• _Aim of the task_
Render every line of the records below as a Markdown table with two columns, Row and Line, giving each line its row number and omitting blank lines.

• _Data rows_
==*==

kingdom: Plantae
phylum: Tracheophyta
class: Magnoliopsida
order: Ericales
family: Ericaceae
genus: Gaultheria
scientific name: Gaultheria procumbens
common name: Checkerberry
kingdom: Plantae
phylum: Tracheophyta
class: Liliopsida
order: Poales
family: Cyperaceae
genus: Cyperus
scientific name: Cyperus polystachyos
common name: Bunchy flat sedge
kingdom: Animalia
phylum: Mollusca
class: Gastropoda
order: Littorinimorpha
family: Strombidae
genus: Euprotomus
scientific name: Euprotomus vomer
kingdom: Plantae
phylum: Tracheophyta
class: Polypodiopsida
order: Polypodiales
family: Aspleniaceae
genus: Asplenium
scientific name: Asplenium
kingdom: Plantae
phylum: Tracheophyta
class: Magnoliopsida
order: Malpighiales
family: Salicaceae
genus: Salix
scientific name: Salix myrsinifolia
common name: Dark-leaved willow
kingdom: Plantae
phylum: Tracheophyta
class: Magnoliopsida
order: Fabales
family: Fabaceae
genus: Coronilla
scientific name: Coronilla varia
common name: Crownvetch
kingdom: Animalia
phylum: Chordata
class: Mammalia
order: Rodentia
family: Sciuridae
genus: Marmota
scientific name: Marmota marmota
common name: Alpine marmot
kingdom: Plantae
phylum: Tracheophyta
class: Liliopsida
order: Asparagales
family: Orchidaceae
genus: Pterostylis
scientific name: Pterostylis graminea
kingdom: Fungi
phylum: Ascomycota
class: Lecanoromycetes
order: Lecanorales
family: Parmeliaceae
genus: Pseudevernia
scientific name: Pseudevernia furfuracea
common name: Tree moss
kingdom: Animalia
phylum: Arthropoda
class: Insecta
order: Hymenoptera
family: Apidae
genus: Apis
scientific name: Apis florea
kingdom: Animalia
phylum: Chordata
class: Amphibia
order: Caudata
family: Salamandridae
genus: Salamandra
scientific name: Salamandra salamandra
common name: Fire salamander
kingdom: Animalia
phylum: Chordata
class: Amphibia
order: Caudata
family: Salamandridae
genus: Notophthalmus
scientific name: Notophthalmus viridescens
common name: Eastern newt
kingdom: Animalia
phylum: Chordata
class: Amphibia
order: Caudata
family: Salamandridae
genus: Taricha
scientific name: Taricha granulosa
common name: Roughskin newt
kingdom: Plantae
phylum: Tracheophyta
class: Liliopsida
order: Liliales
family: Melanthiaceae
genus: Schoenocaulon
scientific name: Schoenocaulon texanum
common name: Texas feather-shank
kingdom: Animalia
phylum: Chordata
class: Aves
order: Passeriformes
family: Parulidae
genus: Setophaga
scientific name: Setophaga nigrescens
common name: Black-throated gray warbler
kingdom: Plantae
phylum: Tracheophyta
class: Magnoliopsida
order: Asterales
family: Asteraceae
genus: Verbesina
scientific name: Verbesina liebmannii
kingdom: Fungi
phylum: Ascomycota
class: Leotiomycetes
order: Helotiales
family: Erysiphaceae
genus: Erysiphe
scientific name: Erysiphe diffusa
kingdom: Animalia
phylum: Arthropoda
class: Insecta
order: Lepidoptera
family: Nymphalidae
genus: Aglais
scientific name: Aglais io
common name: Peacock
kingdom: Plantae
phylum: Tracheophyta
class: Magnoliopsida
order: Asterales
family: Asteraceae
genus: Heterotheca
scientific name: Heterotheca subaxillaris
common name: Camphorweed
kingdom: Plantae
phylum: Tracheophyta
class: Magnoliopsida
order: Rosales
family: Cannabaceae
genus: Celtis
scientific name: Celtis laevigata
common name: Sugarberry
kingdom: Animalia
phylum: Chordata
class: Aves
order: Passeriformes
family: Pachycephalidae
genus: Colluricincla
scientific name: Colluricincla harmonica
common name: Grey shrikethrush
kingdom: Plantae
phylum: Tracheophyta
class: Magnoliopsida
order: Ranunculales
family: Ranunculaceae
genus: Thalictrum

==*==

• _Final result_
| Row | Line |
|---|---|
| 1 | kingdom: Plantae |
| 2 | phylum: Tracheophyta |
| 3 | class: Magnoliopsida |
| 4 | order: Ericales |
| 5 | family: Ericaceae |
| 6 | genus: Gaultheria |
| 7 | scientific name: Gaultheria procumbens |
| 8 | common name: Checkerberry |
| 9 | kingdom: Plantae |
| 10 | phylum: Tracheophyta |
| 11 | class: Liliopsida |
| 12 | order: Poales |
| 13 | family: Cyperaceae |
| 14 | genus: Cyperus |
| 15 | scientific name: Cyperus polystachyos |
| 16 | common name: Bunchy flat sedge |
| 17 | kingdom: Animalia |
| 18 | phylum: Mollusca |
| 19 | class: Gastropoda |
| 20 | order: Littorinimorpha |
| 21 | family: Strombidae |
| 22 | genus: Euprotomus |
| 23 | scientific name: Euprotomus vomer |
| 24 | kingdom: Plantae |
| 25 | phylum: Tracheophyta |
| 26 | class: Polypodiopsida |
| 27 | order: Polypodiales |
| 28 | family: Aspleniaceae |
| 29 | genus: Asplenium |
| 30 | scientific name: Asplenium |
| 31 | kingdom: Plantae |
| 32 | phylum: Tracheophyta |
| 33 | class: Magnoliopsida |
| 34 | order: Malpighiales |
| 35 | family: Salicaceae |
| 36 | genus: Salix |
| 37 | scientific name: Salix myrsinifolia |
| 38 | common name: Dark-leaved willow |
| 39 | kingdom: Plantae |
| 40 | phylum: Tracheophyta |
| 41 | class: Magnoliopsida |
| 42 | order: Fabales |
| 43 | family: Fabaceae |
| 44 | genus: Coronilla |
| 45 | scientific name: Coronilla varia |
| 46 | common name: Crownvetch |
| 47 | kingdom: Animalia |
| 48 | phylum: Chordata |
| 49 | class: Mammalia |
| 50 | order: Rodentia |
| 51 | family: Sciuridae |
| 52 | genus: Marmota |
| 53 | scientific name: Marmota marmota |
| 54 | common name: Alpine marmot |
| 55 | kingdom: Plantae |
| 56 | phylum: Tracheophyta |
| 57 | class: Liliopsida |
| 58 | order: Asparagales |
| 59 | family: Orchidaceae |
| 60 | genus: Pterostylis |
| 61 | scientific name: Pterostylis graminea |
| 62 | kingdom: Fungi |
| 63 | phylum: Ascomycota |
| 64 | class: Lecanoromycetes |
| 65 | order: Lecanorales |
| 66 | family: Parmeliaceae |
| 67 | genus: Pseudevernia |
| 68 | scientific name: Pseudevernia furfuracea |
| 69 | common name: Tree moss |
| 70 | kingdom: Animalia |
| 71 | phylum: Arthropoda |
| 72 | class: Insecta |
| 73 | order: Hymenoptera |
| 74 | family: Apidae |
| 75 | genus: Apis |
| 76 | scientific name: Apis florea |
| 77 | kingdom: Animalia |
| 78 | phylum: Chordata |
| 79 | class: Amphibia |
| 80 | order: Caudata |
| 81 | family: Salamandridae |
| 82 | genus: Salamandra |
| 83 | scientific name: Salamandra salamandra |
| 84 | common name: Fire salamander |
| 85 | kingdom: Animalia |
| 86 | phylum: Chordata |
| 87 | class: Amphibia |
| 88 | order: Caudata |
| 89 | family: Salamandridae |
| 90 | genus: Notophthalmus |
| 91 | scientific name: Notophthalmus viridescens |
| 92 | common name: Eastern newt |
| 93 | kingdom: Animalia |
| 94 | phylum: Chordata |
| 95 | class: Amphibia |
| 96 | order: Caudata |
| 97 | family: Salamandridae |
| 98 | genus: Taricha |
| 99 | scientific name: Taricha granulosa |
| 100 | common name: Roughskin newt |
| 101 | kingdom: Plantae |
| 102 | phylum: Tracheophyta |
| 103 | class: Liliopsida |
| 104 | order: Liliales |
| 105 | family: Melanthiaceae |
| 106 | genus: Schoenocaulon |
| 107 | scientific name: Schoenocaulon texanum |
| 108 | common name: Texas feather-shank |
| 109 | kingdom: Animalia |
| 110 | phylum: Chordata |
| 111 | class: Aves |
| 112 | order: Passeriformes |
| 113 | family: Parulidae |
| 114 | genus: Setophaga |
| 115 | scientific name: Setophaga nigrescens |
| 116 | common name: Black-throated gray warbler |
| 117 | kingdom: Plantae |
| 118 | phylum: Tracheophyta |
| 119 | class: Magnoliopsida |
| 120 | order: Asterales |
| 121 | family: Asteraceae |
| 122 | genus: Verbesina |
| 123 | scientific name: Verbesina liebmannii |
| 124 | kingdom: Fungi |
| 125 | phylum: Ascomycota |
| 126 | class: Leotiomycetes |
| 127 | order: Helotiales |
| 128 | family: Erysiphaceae |
| 129 | genus: Erysiphe |
| 130 | scientific name: Erysiphe diffusa |
| 131 | kingdom: Animalia |
| 132 | phylum: Arthropoda |
| 133 | class: Insecta |
| 134 | order: Lepidoptera |
| 135 | family: Nymphalidae |
| 136 | genus: Aglais |
| 137 | scientific name: Aglais io |
| 138 | common name: Peacock |
| 139 | kingdom: Plantae |
| 140 | phylum: Tracheophyta |
| 141 | class: Magnoliopsida |
| 142 | order: Asterales |
| 143 | family: Asteraceae |
| 144 | genus: Heterotheca |
| 145 | scientific name: Heterotheca subaxillaris |
| 146 | common name: Camphorweed |
| 147 | kingdom: Plantae |
| 148 | phylum: Tracheophyta |
| 149 | class: Magnoliopsida |
| 150 | order: Rosales |
| 151 | family: Cannabaceae |
| 152 | genus: Celtis |
| 153 | scientific name: Celtis laevigata |
| 154 | common name: Sugarberry |
| 155 | kingdom: Animalia |
| 156 | phylum: Chordata |
| 157 | class: Aves |
| 158 | order: Passeriformes |
| 159 | family: Pachycephalidae |
| 160 | genus: Colluricincla |
| 161 | scientific name: Colluricincla harmonica |
| 162 | common name: Grey shrikethrush |
| 163 | kingdom: Plantae |
| 164 | phylum: Tracheophyta |
| 165 | class: Magnoliopsida |
| 166 | order: Ranunculales |
| 167 | family: Ranunculaceae |
| 168 | genus: Thalictrum |